Corbett was born and raised in San Francisco and first pursued a career in acting before taking up boxing.
He has been called the “Father of Modern Boxing” due to his taking a scientific approach to the sport, rather than just brawling.
In 1891, he fought Peter “Black Prince Jackson,” his cross-town rival in San Francisco, in a no-contest competition that went on 61 rounds.
He then went on to fight reigning Heavyweight Champion John L. Sullivan, whom he knocked out in the 21st round by using a technique that involved dodging his opponent’s attacks and wearing him down with jabs.
Two years later, he knocked out Great Britain’s Charley Mitchell in three rounds in a title defense match.

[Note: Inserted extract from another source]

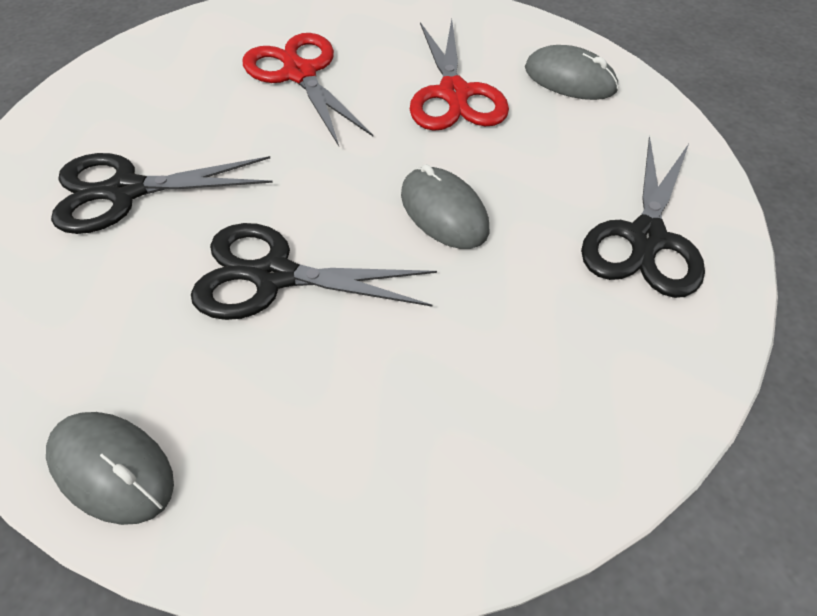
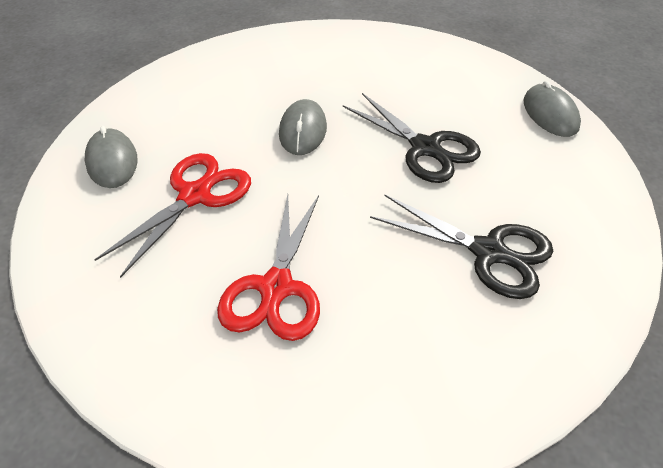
camera: 140 degrees left, 5 degrees down
black scissors [581,136,705,298] -> none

That same year, he fought Peter Courtney in one of the first recorded events to be caught on film.
Corbett later lost his Heavyweight Championship to Cornish boxer Bob Fitzsimmons.
The fight was released in movie theaters as “The Corbett-Fitzsimmons Fight.” At the time, the 90-minute film was the longest motion picture to have been screened in cinemas.
Corbett attempted to lure Fitzsimmons to a rematch, but his former opponent refused.
His next bout was with James J. Jeffries, who was significantly larger and seven years younger.
Corbett implemented a strategy during which he threw a series of punches and then danced away from his opponent, eventually wearing him down. Although Jeffries won the fight, Corbett was once again in the public's favor.
After retiring from the sport, Corbett returned to acting, appearing in low budget movies and minstrel shows on stage. In 1942, Errol Flynn portrayed the boxer in the film “Gentleman Jim.”
Corbett died in 1933 and was buried in Brooklyn’s Cypress Hills Cemetery. He was posthumously elected to the International Boxing Hall of Fame.
His brother, Joe Corbett, was a Major League Baseball pitcher.